Os dois caem na gargalhada. Mas pensam que não deixa de ser mais ou menos assim. Voltam ao trabalho. Alice liga para a ONG e deixa tudo combinado para amanhã. Vendo o endereço constata que realmente terão de madrugar! O resto da tarde transcorre rápido. Terminam de passar os últimos pontos importantes e dividir as tarefas. Todos se despedem. Juntos, no ônibus, Alice aproveita o percurso para deixar combinado com Rodrigo a visita.”
“Como você prefere fazer amanhã? A Ana disse que nem precisamos vir ao escritório, podemos ir direto. Pelo que eu vi, teremos de pegar mais de uma condução.”
“Tem metrô perto? Eu sempre prefiro, pego pouco ônibus!”
“Podemos marcar de nos encontrar na catraca do metrô Vila Madalena. Mas terá de ser bem cedo. Umas 7h, ok?”
“Tudo bem. Estarei lá. Até amanhã Alice.” – despede-se Rodrigo descendo do ônibus.
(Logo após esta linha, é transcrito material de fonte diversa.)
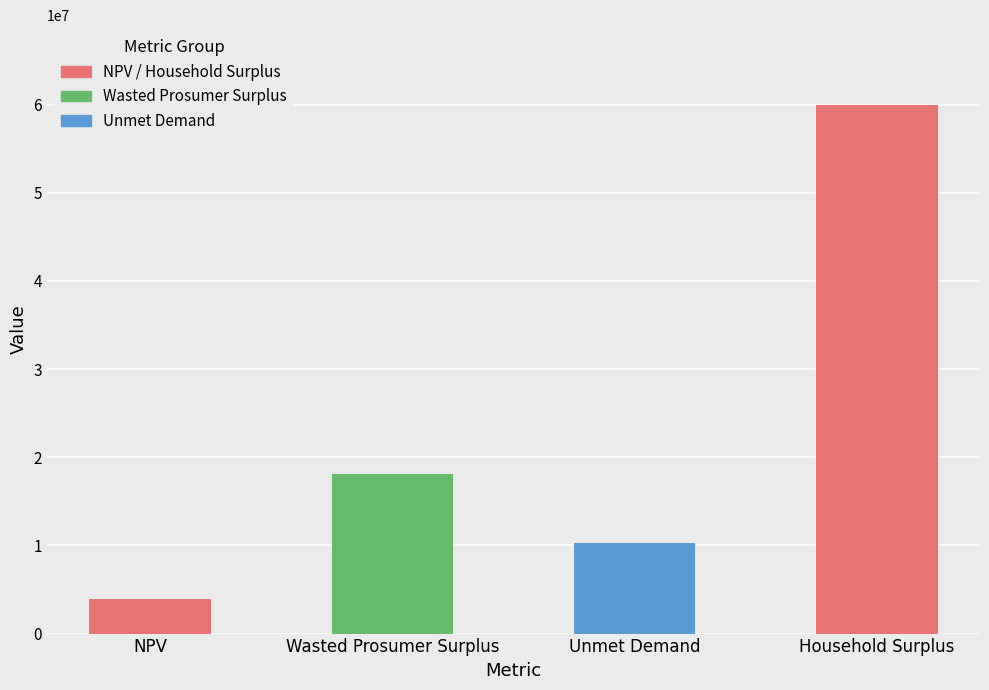

Which category has the highest value across all series?

Household Surplus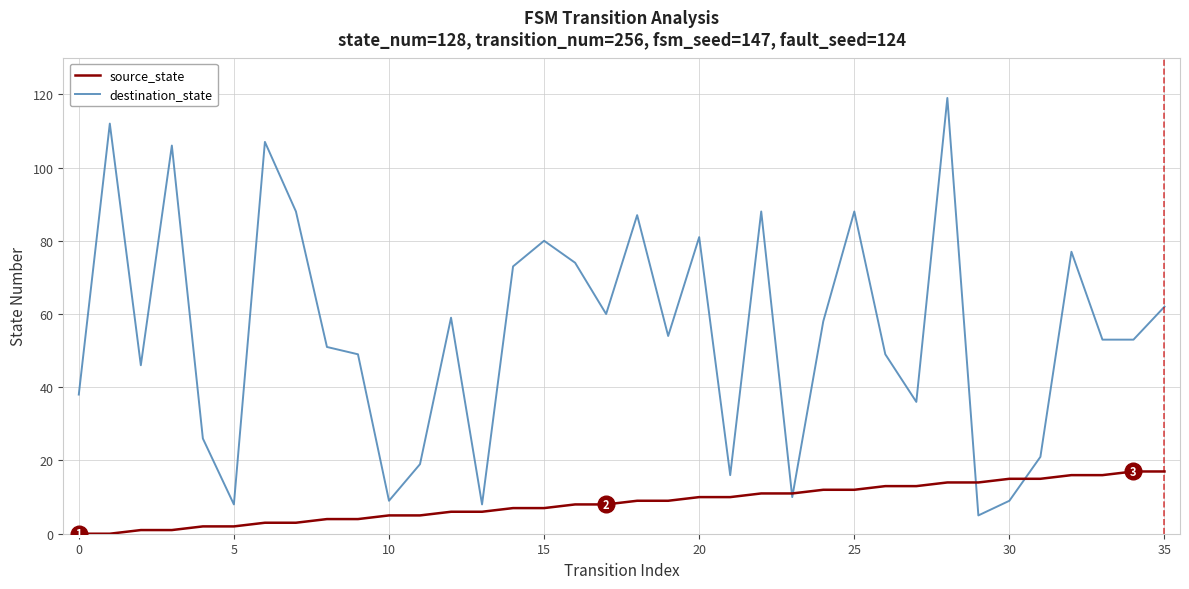

What is the sum of all source_state values?

306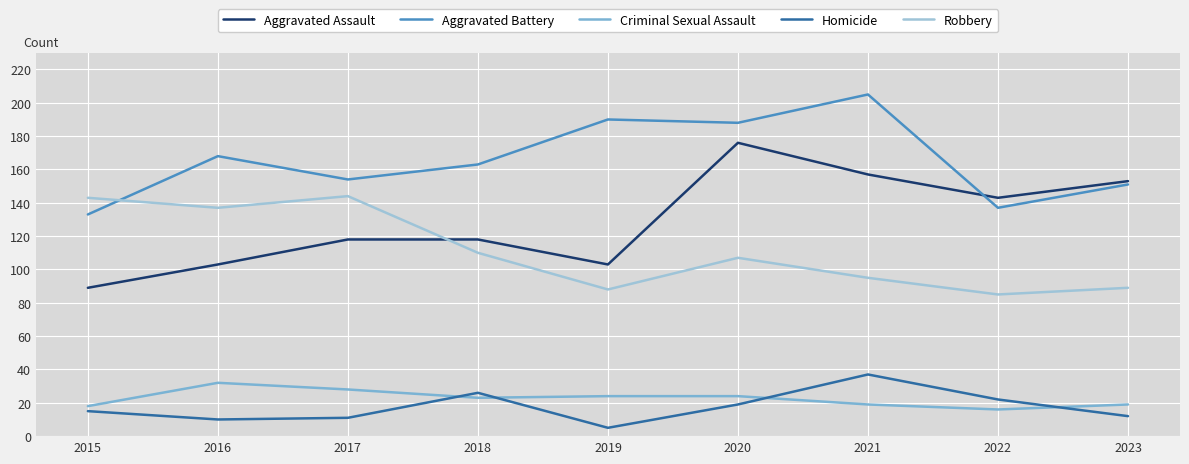

Between which two adjacent categories do Criminal Sexual Assault and Homicide first intersect?

2017 and 2018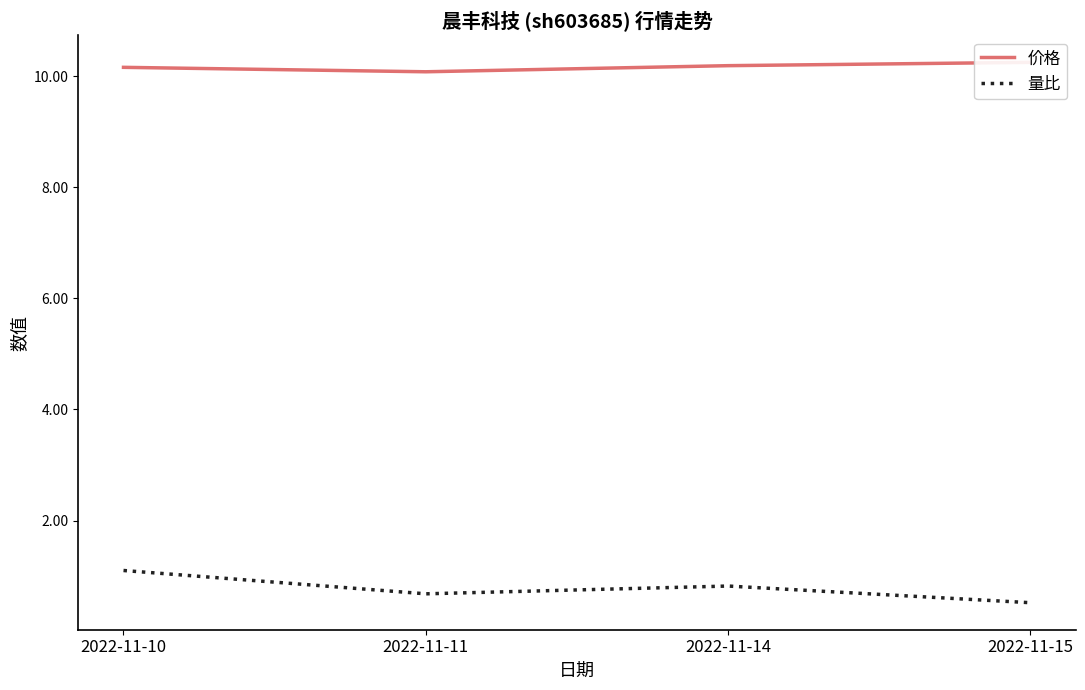

What is the difference between the highest and lowest values at 2022-11-14?

9.4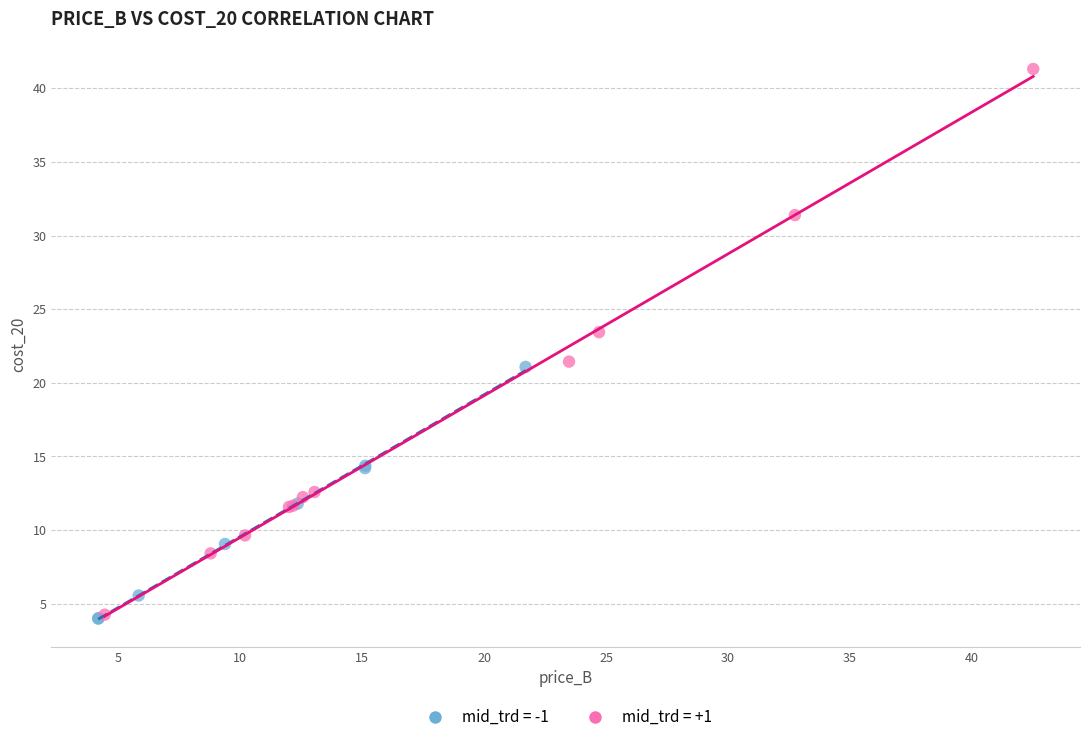

Which series contains the highest Y value?

mid_trd = +1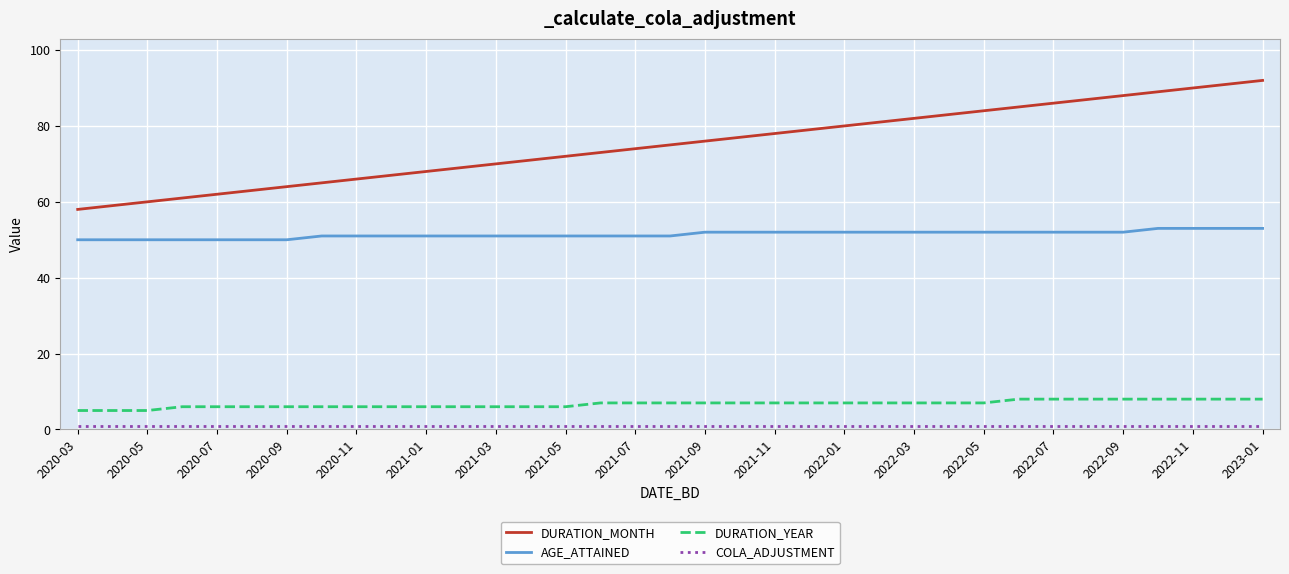

True or false: DURATION_MONTH and DURATION_YEAR cross at least once.

False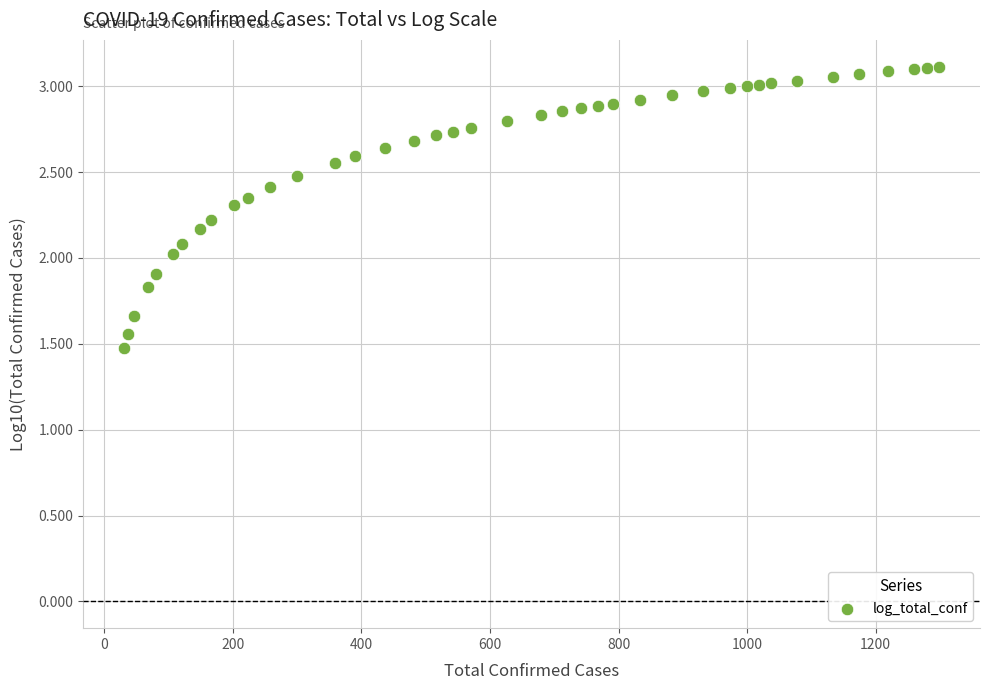

What is the range of X values (max minus min)?

1269.0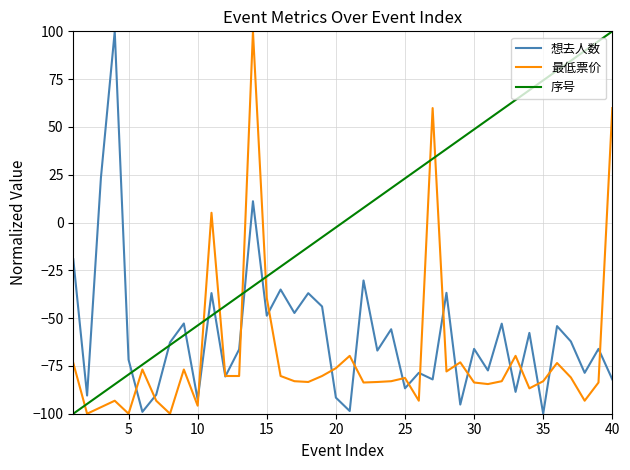

Which series has the largest total across all categories?

序号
Ela desce alguns pontos depois. No caminho lembra-se de que sua dispensa estava vazia, então resolve fazer umas comprinhas. Sabia que voltaria com fome e cansada para cozinhar amanhã. O supermercado não estava cheio. Rápido ela termina as compras. Chega em casa. Deixa as coisas na cozinha, guarda o que é de geladeira e vai para um banho, mais que merecido! Veste uma roupa confortável e vai para a cozinha. Resolve de comida fazer um strogonoff de carne, fácil e prático para congelar. Assim não gasta almoçando e jantando fora. Aproveita e faz um molho de tomate e cozinha um macarrão rápido para a janta. Ela não sabia dizer bem por que, mas tinha horas que sentia uma fome descomedida e noutras nem se lembrava dela. Ela termina de comer e resolve dar uma olhada em seus emails e no seu facebook. Assim que entra em seu perfil, vê que tinha um pedido de amizade. Era Rodrigo. De imediato ela aceita, e entra em seu perfil para dar uma fuçada. Nele muitas fotos de seu país e de sua família. Parecia ser uma pessoa muito ligada a eles. Em suas publicações pensamentos profundos e frases de autores famosos. Mas, vez por outra, algum quadrinho muito bem humorado e sarcástico do Quino. Sua lista de livros favoritos era extensa e de fazer inveja. Seus filmes eram muitos e dos melhores. Seus artistas musicais favoritos iam desde música típica do seu país a rock melódico, passando por música brasileira e clássica. Eclético o rapaz! Ela deixa uma mensagem carinhosa, dizendo que a amizade está aceita, que ele tem muito bom gosto e que quem dera tivesse lido metade dos livros que ele leu! Não estava online e suas postagens eram muito de vez em quando. Ela termina de usar a internet e resolve ir deitar cedo. Amanhã seria um longo dia. Liga a TV e deixa em algum desses canais de documentários musicais. Agitada e confusa vagueia, não conseguindo se ater à TV e a um pensamento só. Eles vinham e sumiam rapidamente, em flashes. Quando de repente se dá conta de que linhas brotavam e se alinhavam precisas e rítmicas em sua mente. Era ele!! Era ele!! Um singelo poema estava nascendo. Ela pega à mesinha ao lado da cama um caderninho e caneta. Sem muito esforço e muito pensar começa a escrever. Em poucos minutos eis que ele surge:
E como fica o desejo?
Onde cabe o amor?
Como viver não sendo um padrão?
Como viver, amar e desejar...
Nele refletia sobre seguir padrões e como ser você mesma. Assim terminando ela apaga a luz, deita e logo adormece.